Buddy Mays

A native of Santa Fe, New Mexico, writer and photographer Buddy Mays is a former contract photographer for the National Geographic Society, a former field editor/writer/photographer for Outdoor Life Magazine, and the author of more than two dozen books. He has also written more than 500 newspaper and magazine travel articles, and in 2008, he was selected as one of the world’s 60 best wildlife photographers by Digital Photographer Magazine.

After four years in the United States Coast Guard stationed aboard the square-rigged training bark EAGLE in New London, Connecticut and then aboard the USCG Cutter Rockaway as a rescue swimmer in the North Atlantic, Buddy returned to New Mexico and attended New Mexico State University in Las Cruces majoring in vertebrate zoology and archaeology.
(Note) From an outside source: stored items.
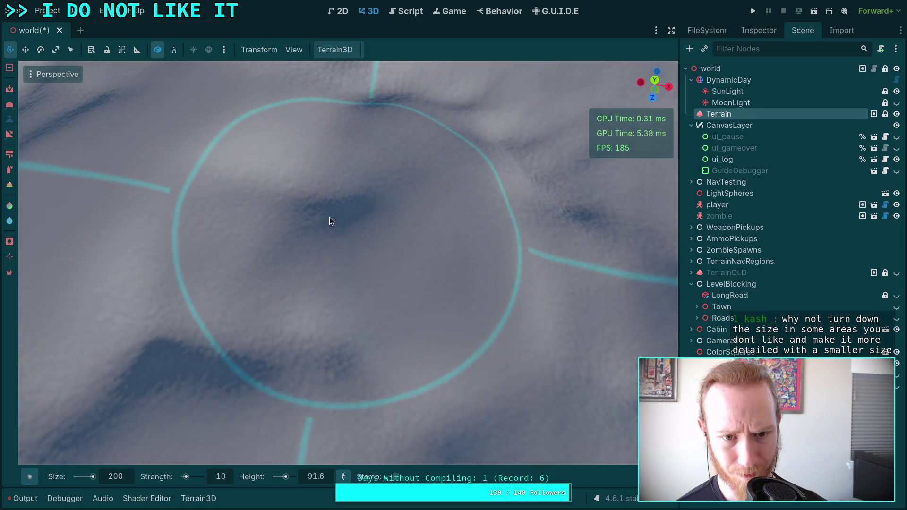
mouse_move(260, 159)
left_mouse_down()
mouse_move(293, 142)
mouse_move(332, 246)
mouse_move(384, 227)
mouse_move(310, 188)
left_mouse_up()
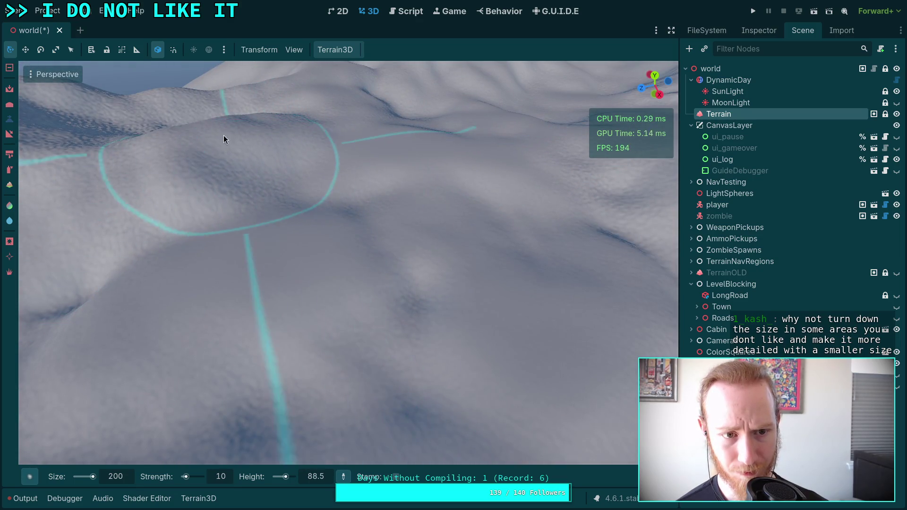
mouse_move(163, 196)
left_mouse_down()
mouse_move(347, 145)
mouse_move(353, 171)
mouse_move(338, 211)
mouse_move(234, 220)
mouse_move(297, 231)
mouse_move(395, 216)
left_mouse_up()
mouse_move(248, 232)
left_mouse_down()
mouse_move(178, 205)
mouse_move(209, 248)
mouse_move(209, 223)
mouse_move(132, 184)
left_mouse_up()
He began his photography career as a newspaper photographer with the Albuquerque Tribune in 1969, and started freelancing full-time for TIME, Newsweek, and United Press International in 1971. Seven years later he was nominated for a Pulitzer Prize in Feature Photography for a series of photographs of American cowboys and was among the five finalists. That same year, the Smithsonian Institute requested three of his black and white prints of American Indians for their permanent collection.

From 1980 until the late 1990s, still based in Santa Fe, Buddy spent five to six months each year traveling both in the United States and overseas, shooting photographs and writing articles for a variety of companies that included the National Geographic Society, Chevrolet, Northwest Airlines, Abercrombie & Kent, Sobek Travel, and others. He and his wife Stephanie have lived in Bend, Oregon, since 1996.